The gain functions for Daubechies wavelet and scaling filters.

USAGE:

wavGain( wavelet = ``s20", n.levels = 5, normalize = T )

DESCRIPTION:

Given g and h are the impulse responses for the scaling and wavelet filters, respectively, and G(1,1f) and H(1,f) are their corresponding gain functions, then the gain functions for decomposition level j > 1 are calculated using the recursive algorithm:

H(j,f) = H(1, 2^(j-1)*f) * G(j-1, f),

G(j,f) = G(1, 2^(j-1)*f) * G(j-1,f).

OPTIONAL ARGUMENTS:

wavelet
A character string denoting the filter type. See wavDaubechies for details. Default: ``s8".
n.levels
The number of decomposition levels. Default: 5.
n.fft
The number of Fourier coefficients to use in approximating the gain functions. Default: 1024.
normalize
A boolean value. If TRUE, the filters are normalized by dividing each filter coefficient by the sqrt(2) (used for maximal overlap wavelet transforms). If FALSE, no normalization is used. Default: TRUE.

VALUE:

result
An object of class WaveletGain.

REFERENCES:

(1) D. B. Percival and A. T. Walden, ``Wavelet Methods for Time Series Analysis'', Cambridge University Press, 2000.

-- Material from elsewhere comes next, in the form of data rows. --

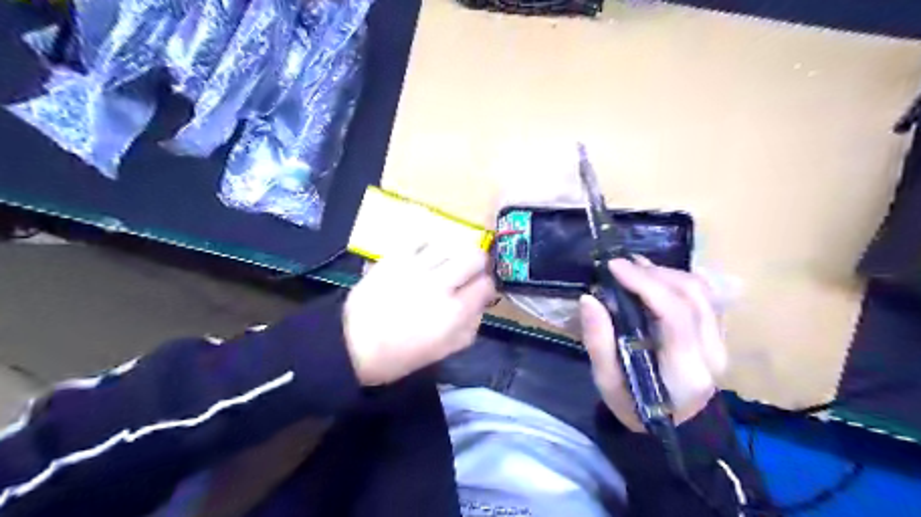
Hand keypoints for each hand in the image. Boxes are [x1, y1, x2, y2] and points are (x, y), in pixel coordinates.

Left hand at [344, 243, 497, 386]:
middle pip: (475, 256)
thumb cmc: (400, 355)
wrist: (352, 344)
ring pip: (451, 243)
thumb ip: (470, 327)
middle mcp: (440, 284)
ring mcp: (417, 267)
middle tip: (468, 273)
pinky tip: (425, 257)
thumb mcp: (443, 351)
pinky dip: (429, 246)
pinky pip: (422, 239)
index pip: (486, 284)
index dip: (486, 288)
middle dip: (478, 264)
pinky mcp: (395, 257)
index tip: (479, 292)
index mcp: (454, 312)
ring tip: (445, 264)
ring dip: (454, 253)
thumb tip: (480, 304)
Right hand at [581, 258, 726, 431]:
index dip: (645, 283)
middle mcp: (712, 352)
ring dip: (666, 273)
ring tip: (636, 269)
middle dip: (653, 273)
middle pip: (692, 295)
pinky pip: (705, 297)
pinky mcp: (720, 336)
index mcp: (684, 369)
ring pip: (702, 291)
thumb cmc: (635, 407)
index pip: (674, 313)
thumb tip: (589, 299)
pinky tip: (656, 279)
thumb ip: (598, 341)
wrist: (676, 429)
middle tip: (621, 266)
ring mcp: (721, 343)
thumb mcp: (607, 383)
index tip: (614, 267)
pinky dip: (678, 281)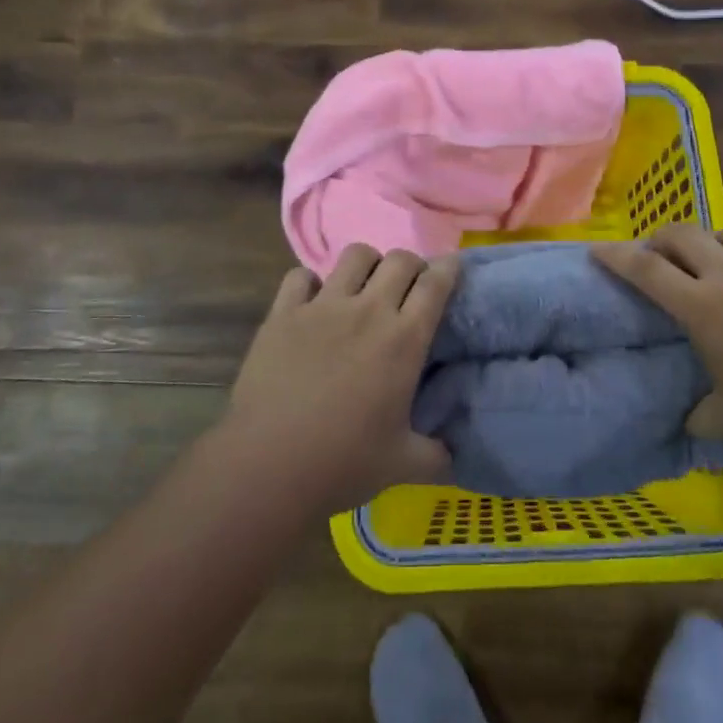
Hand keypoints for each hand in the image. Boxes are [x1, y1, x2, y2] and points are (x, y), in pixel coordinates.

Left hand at [224, 245, 457, 510]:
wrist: (268, 466)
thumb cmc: (342, 464)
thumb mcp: (404, 465)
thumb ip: (437, 455)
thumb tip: (454, 453)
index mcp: (404, 340)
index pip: (435, 283)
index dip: (448, 268)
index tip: (451, 269)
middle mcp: (368, 311)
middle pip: (400, 260)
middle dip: (412, 266)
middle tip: (408, 289)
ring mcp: (323, 307)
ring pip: (355, 255)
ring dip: (368, 265)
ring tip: (364, 287)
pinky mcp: (283, 313)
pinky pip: (301, 276)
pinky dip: (310, 283)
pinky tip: (312, 303)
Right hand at [593, 223, 722, 454]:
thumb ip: (702, 417)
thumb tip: (688, 423)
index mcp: (703, 306)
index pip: (647, 270)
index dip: (617, 256)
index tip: (597, 249)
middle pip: (683, 234)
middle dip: (661, 238)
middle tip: (656, 254)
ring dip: (712, 241)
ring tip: (714, 263)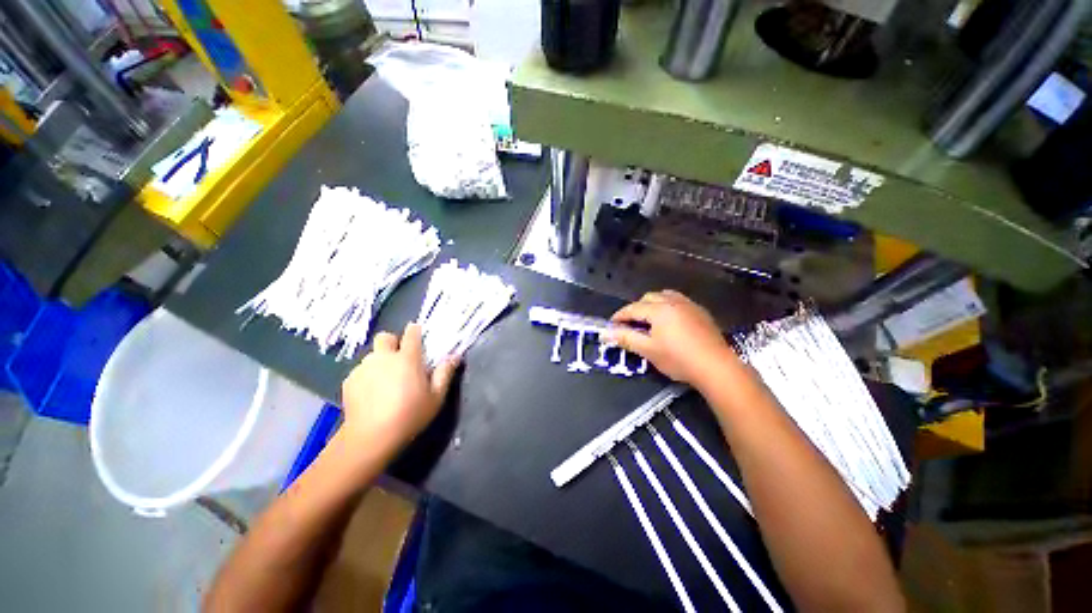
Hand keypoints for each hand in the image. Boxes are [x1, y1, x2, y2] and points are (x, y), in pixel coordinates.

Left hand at [339, 323, 459, 455]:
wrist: (371, 437)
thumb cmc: (410, 415)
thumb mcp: (436, 396)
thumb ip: (445, 373)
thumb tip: (455, 356)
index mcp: (407, 358)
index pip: (411, 332)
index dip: (415, 332)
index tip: (419, 338)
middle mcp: (383, 357)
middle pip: (385, 337)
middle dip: (392, 343)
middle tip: (399, 360)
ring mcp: (363, 368)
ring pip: (372, 355)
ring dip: (380, 362)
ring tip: (384, 382)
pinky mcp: (349, 381)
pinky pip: (360, 371)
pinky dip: (367, 377)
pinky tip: (371, 395)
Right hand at [602, 290, 741, 389]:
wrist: (717, 367)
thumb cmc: (678, 359)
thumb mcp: (648, 350)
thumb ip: (626, 338)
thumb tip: (605, 333)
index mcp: (659, 309)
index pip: (633, 308)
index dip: (619, 316)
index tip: (611, 324)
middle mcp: (673, 301)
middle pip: (648, 298)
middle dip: (636, 308)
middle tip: (631, 324)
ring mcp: (689, 305)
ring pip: (665, 296)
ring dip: (653, 304)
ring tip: (649, 320)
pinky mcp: (701, 312)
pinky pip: (679, 302)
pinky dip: (668, 307)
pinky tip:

(2) I. Daubechies, ``Orthonormal Bases of Compactly Supported Wavelets'', Communications on Pure and, Applied Mathematics, 41, 909-96.

SEE ALSO:

.

EXAMPLES:

   ## approximate the gain functions for the
   ## normalized Daubechies least
   ## asymmetric 20-tap filters for levels 1,...,5
   ## using a 1024 Fourier frequencies
   result <- wavGain( wavelet = "s20", n.levels = 5,
   + norm = T )

   ## plot the results
   plot( result )